İhmal kokan durumlar nedeniyle başımıza gelen bu kaçıncı felaket sayamadım elbette.
Ve fakat.
Yazıya başlamadan önce karne tatili nedeniyle dolup taşan Kartalkaya'daki oteldeki yangın felaketinde yaşamını yitiren 76 kişiye (yazı yayına hazırlanırken resmi açıklamalara göre kayıplarımızın sayısı bu kadardı) Allah'tan rahmet, yaralılarımıza şifa, kayıplarımızın yakınları ile milletimize başsağlığı ve sabır dilerim.
Sahi bu kaçıncı felaket böyle!.
Trafikte kurallara uymayız ölürüz.
Madenlerimizde grizuya karşı önlem almayız ölürüz.
Ülkemizin bir deprem ülkesi olduğunu biliriz, buna rağmen çimentodan, demirden çalarak yaptığımız binalar çöker yine ölürüz.
Ölüm Allah'ın emri Amenna!
Bir gün hepimiz öleceğiz elbette.
Ve fakat.
Doğal seleksiyonla yaşamın sona ermesi kader planının bir parçasıdır elbette.
Ve fakat.
Allah'ın emaneti olduğuna inandığımız hayatı yaşamak varken, bile bile ölüme davetiye çıkarmak da nedir Allah aşkına.
İhmalin sonucu olarak gelen ölümü kader planın bir parçası görmek mümkün mü?
Deprem ülkesi olduğumuzu biliriz ama içinde yaşayacağımız binaları buna göre yapmayız.
Japonya'da yaşanan depremlerde ölenlerle, ülkemizde meydana gelen depremlerde ölenler arasındaki büyük farkı gördüğümüzde, depremin değil, depreme dayanıksız inşa ettiğimiz için çöken binaların öldürdüğünü biliriz ama buna karşında bir önlem almayız.
Yağmur yağar sel olur, ölürüz.
Yağmur suyu öldürmez oysa.
Suyu toprakta tutacak ormanları yok ederiz, yağmur suyu sele dönüşür ölürüz, suçu da utanmadan Rahman'a yıkmaya çalışırız.
Ne yaman çelişki!
Otel yapmışız devasa.
Dışarıdan bakıldığında 'Muhkem', yani sağlam bir yapı gibi görünüyor ama içi de, dışı da bizi yakarmış bilemedik.
Sahi;
Nasıl oluyor da, bu kadar insanı bir yangında kaybediyoruz.
Böylesi büyük yapılarda yangın çıkması öngörülmesi gereken bir durumdur oysa.
Bunun için önlemler alınır.
Söndürme işlemi ve insanların tahliyesi gibi mesela.
Ki;
Ruhsatlandırma sırasında, belediyelerin itfaiye birimlerinden görüş alınır ve işletme ruhsatı böyle verilir.
Bolu Belediye Başkanının verdiği bilgiye göre itfaiye raporu 2007 yılında verilmiş, daha sonra belediyeden başka bir rapor talep edilmemiş.

• İstenenler:
1. Kartalkaya yazısının "Japonya'da yaşanan depremlerde" ile "bir önlem almayız." arasındaki bölümünü, iki uç da dahil olmak üzere, hiç değiştirmeden yazdırır mısınız?
2. Şu ifadeler Kartalkaya yazısıyla uyuşuyor mu? Her biri için evet ya da hayır deyip yazıdaki belirleyici sözleri aynen aktarın: (a) 2007'deki itfaiye raporundan sonra belediyeden yeni bir rapor istenmiştir. (b) Yazı yayına hazırlanırken resmi açıklamalara göre yangında 76 kişi hayatını kaybetmişti. (c) Yazıya göre ölümlere yağmur suyunun kendisi yol açar.
3. Kartalkaya yazısını son cümlesinden itibaren nasıl sürdürürdünüz? Bir sonraki bölümü yazarak devamını getirin.
Sonraki satırlar başka bir kaynaktan alınmıştır.

• Veri Satırları:
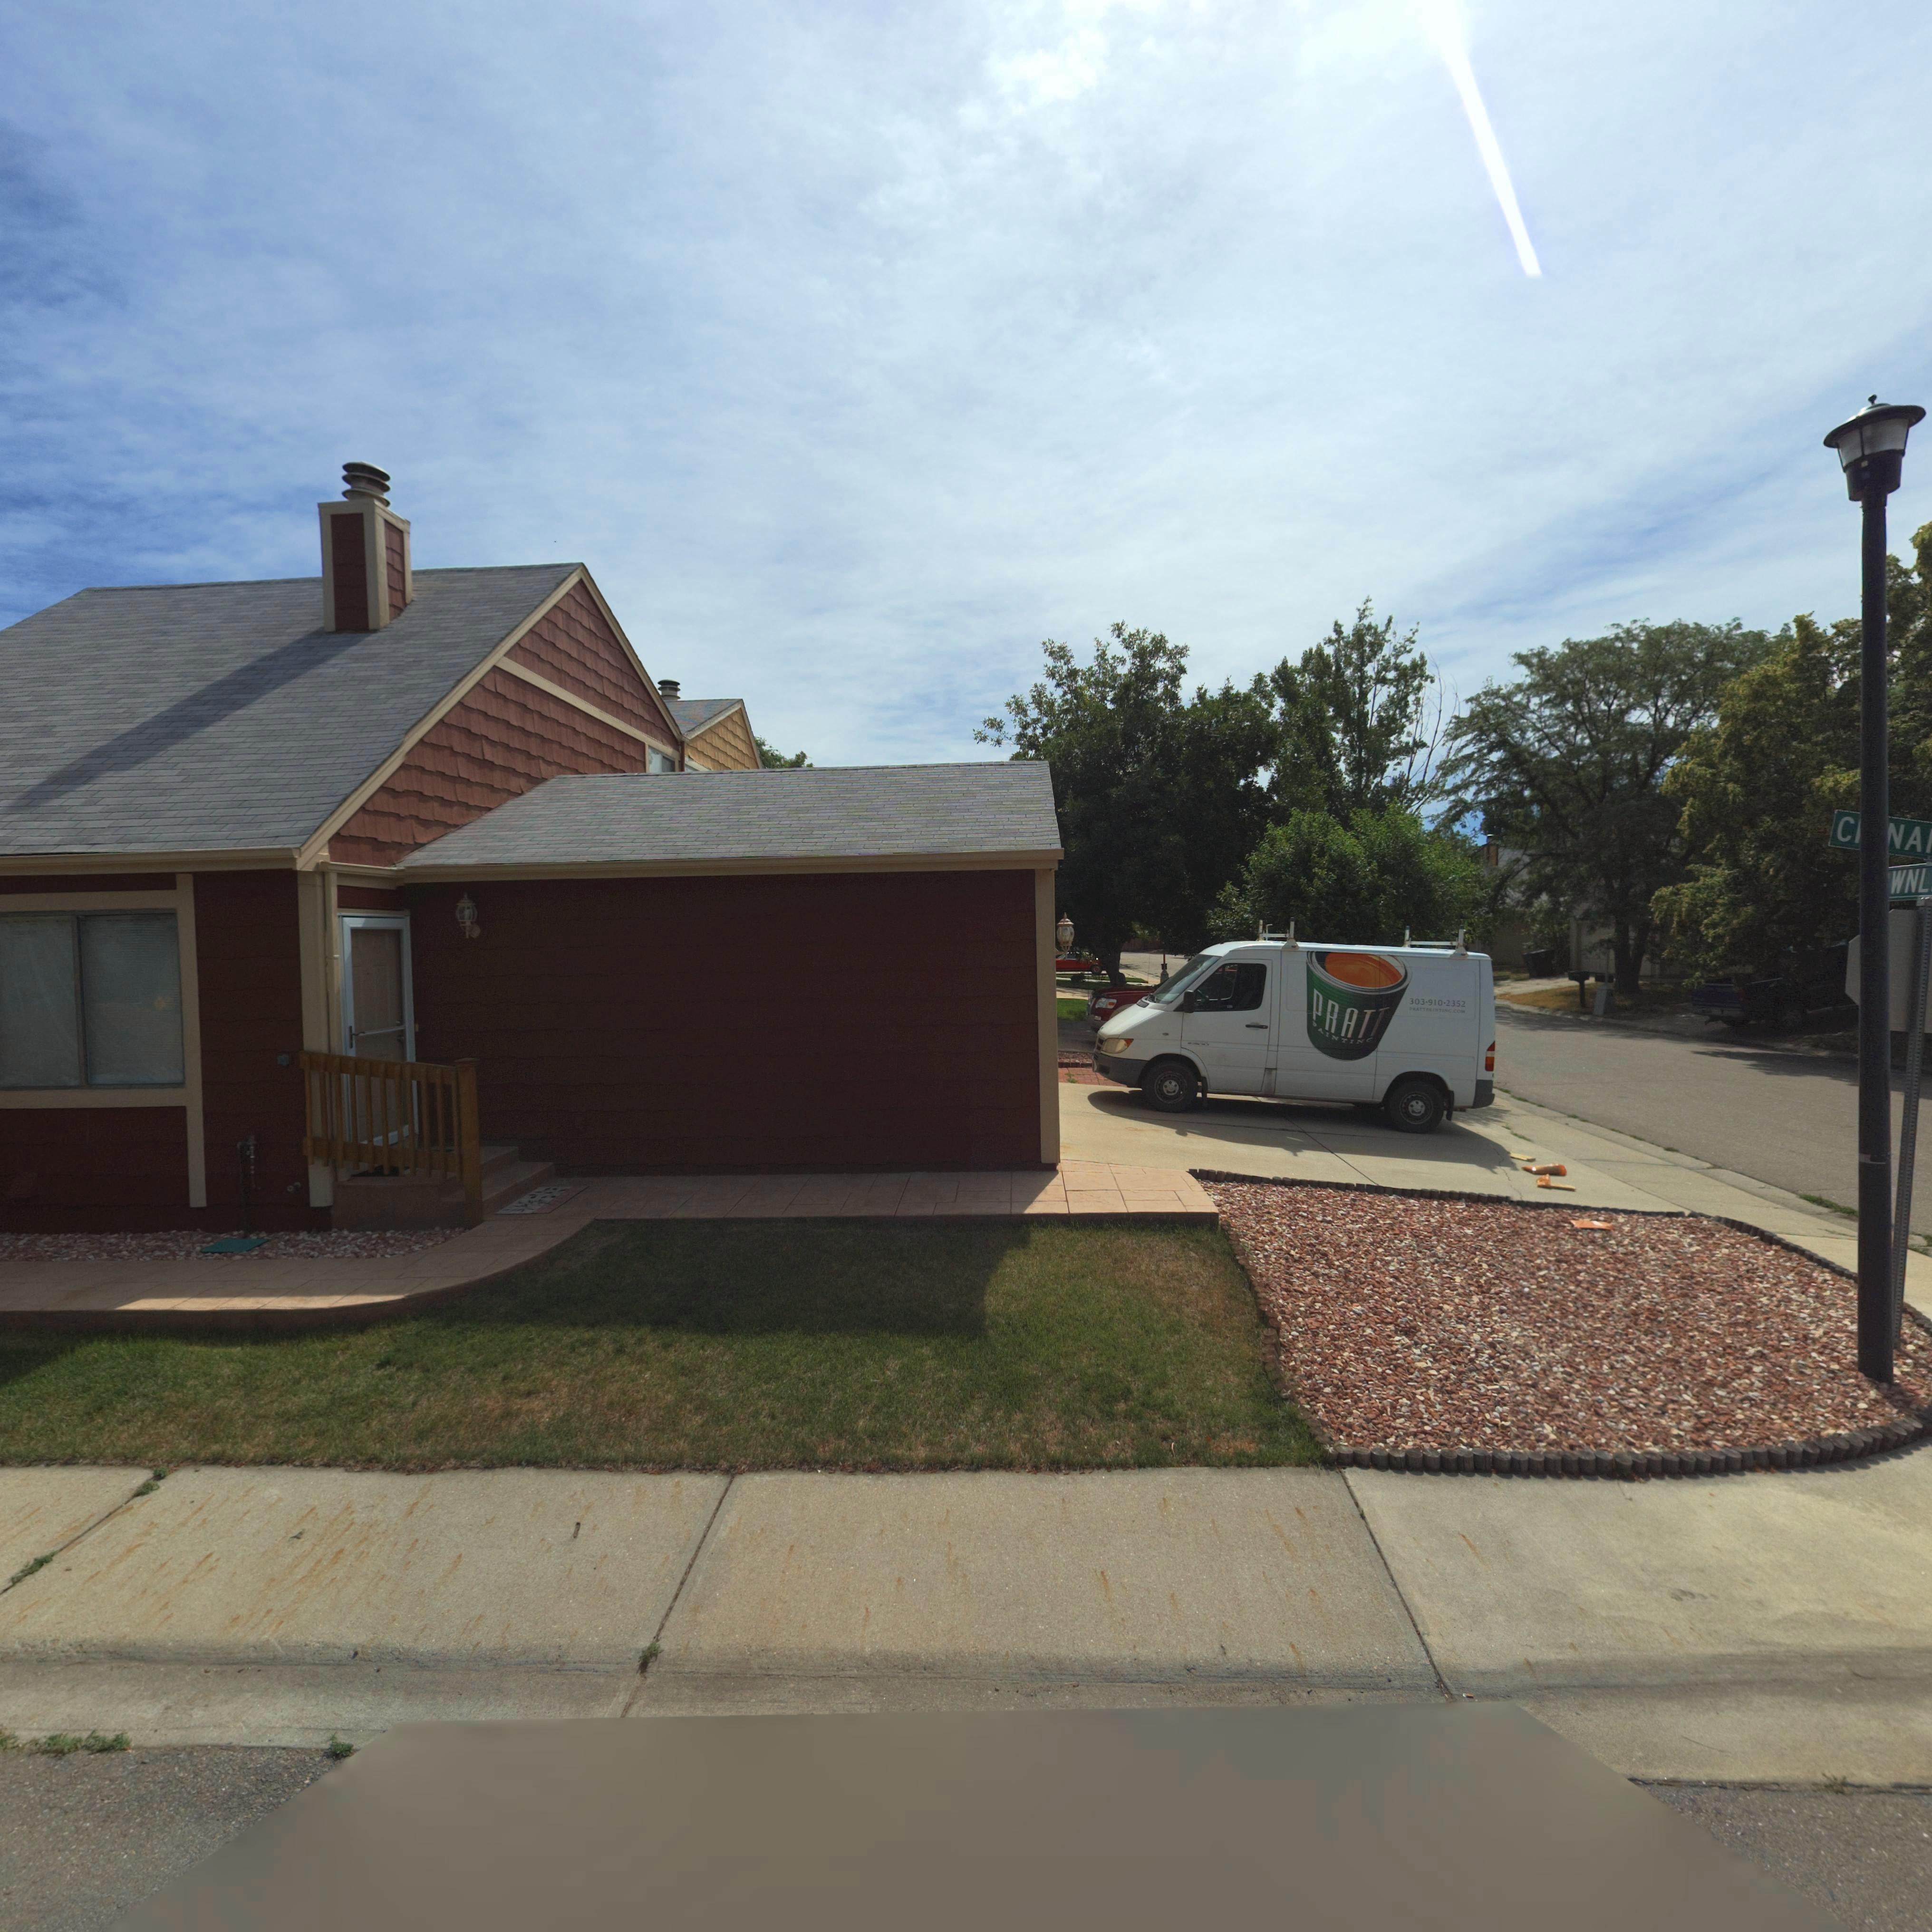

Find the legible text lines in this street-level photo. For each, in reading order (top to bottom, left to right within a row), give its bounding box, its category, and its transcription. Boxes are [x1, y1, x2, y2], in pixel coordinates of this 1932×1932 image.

[1836, 815, 1922, 853] StreetName: C**NA
[1890, 867, 1929, 894] StreetName: WNL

• Nihai Cevaplar:
1.
Japonya'da yaşanan depremlerde ölenlerle, ülkemizde meydana gelen depremlerde ölenler arasındaki büyük farkı gördüğümüzde, depremin değil, depreme dayanıksız inşa ettiğimiz için çöken binaların öldürdüğünü biliriz ama buna karşında bir önlem almayız.

2.
(a) Hayır: "daha sonra belediyeden başka bir rapor talep edilmemiş."
(b) Evet: "yaşamını yitiren 76 kişiye (yazı yayına hazırlanırken resmi açıklamalara göre kayıplarımızın sayısı bu kadardı)"
(c) Hayır: "Yağmur suyu öldürmez oysa."

3.
Bu tip yapıların bakanlık ya da bakanlık tarafından görevlendirilen kurumlarca 3 yılda bir yapılması gerektiği de bilinir.
Kartalkaya'daki bu otel de denetimlerin belirlenen periyotlar içinde yapıldığı biliniyor.
Denetimlerde, yangın gibi bir durumun yaşanma ihtimali ve böyle bir durumun oluşması halinde insanların nasıl tahliye edileceği de öngörülmüş olmalı.
Ki;
Normal şartlarda olması gereken budur zira!
Bu durumda akla şu soru geliyor elbette.
Bu kadar insan neden öldü?
Bir yerde bir sorun var.
İhmal var mı, yok mu?
Bu sorunun cevabını, olay yerinde görevlendirilen savcılar ile bilirkişi heyeti bulacaktır.
Soruşturma sonuçlanmadığı için Kartalkaya yangınından bağımsız olarak söylüyorum ama ülkemizde, sel, deprem ve yol kazaları gibi durumlarda yaşanan felaketlerin tümü bir ihmalin sonucudur aslında.
Şu bizim vurdumduymaz hallerimiz yok mu, öngörme ve tedbir alma dürtümüzü zayıflatan neden de bu anlayışımızdır.
Felaketleri öngöremiyoruz, dolayısıyla önlem de alamıyoruz.
Otellerimiz, okullarımız ve gösteri yapılan çok sayıda salonumuz var.
Toplu tahliye gerektiren deprem ve ya yangın gibi felaketler için hangi birinde, ne kadar hazırlıklıyız mesela.
İnsanların tahliyesi için ne kadar sıklıkla tatbikat yapıyoruz merak ediyorum doğrusu.
Böylesi felaketlerden hepimizi Allah esirgesin ama Kartalkaya'da bir otel de yangın çıkacağı ve 76 kişinin böyle bir felakette yanarak can vereceği kimin aklına gelirdi ki!
Demem o ki;
Öngörmek ve önlem almak çok önemlidir ve asla ihmal edilmemelidir.